Given the prevalence of post-exercise malaise among long-haul drivers, Putrino argues that “exercise as a treatment is inappropriate for those with lengthy COVID.”
Because mental exertion is physical exertion, even brain-training activities, which have dubious effectiveness yet are commonly suggested as prospective remedies for brain fog, must be properly rationed. Those who suffer from ME/CFS learned this the hard way, and they pushed to have exercise therapy, which was formerly recommended for the condition, removed from official recommendations in the United States and the United Kingdom.

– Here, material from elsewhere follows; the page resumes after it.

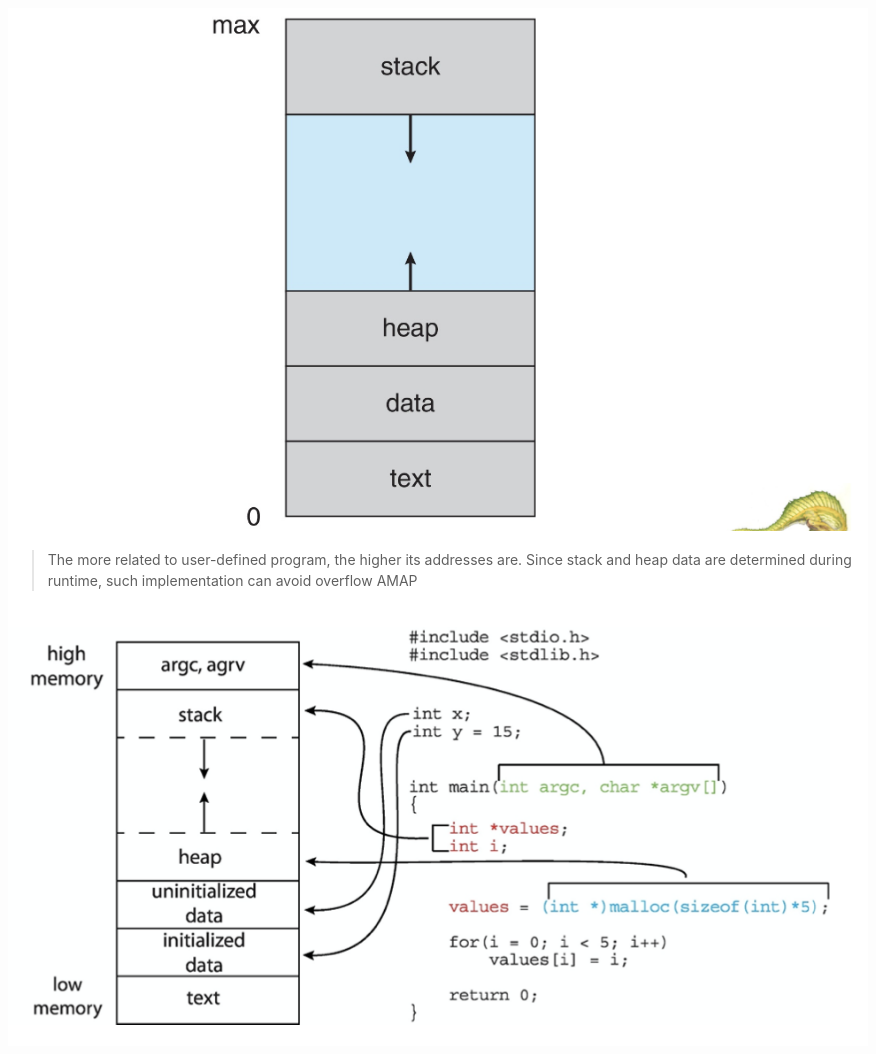 ![](img/10-16-15-08-04.png)
> The more related to user-defined program, the higher its addresses are.
> Since stack and heap data are determined during runtime, such implementation can avoid overflow AMAP

![](img/10-16-15-10-43.png)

In order to minimize mishaps, they have also learned the importance of pacing themselves.
Vogel monitors her energy levels with a wearable device that records her heart rate, sleep, exercise, and stress; if her energy levels drop too low, she gives herself a mental and physical respite. It’s not productive to waste time browsing social media or answering emails. There are times when “the best thing you can do is simply nothing,” as she put it, since “you have to recognize that you have this medical issue.” Sometimes you just have to stop moving when you’re in a fog.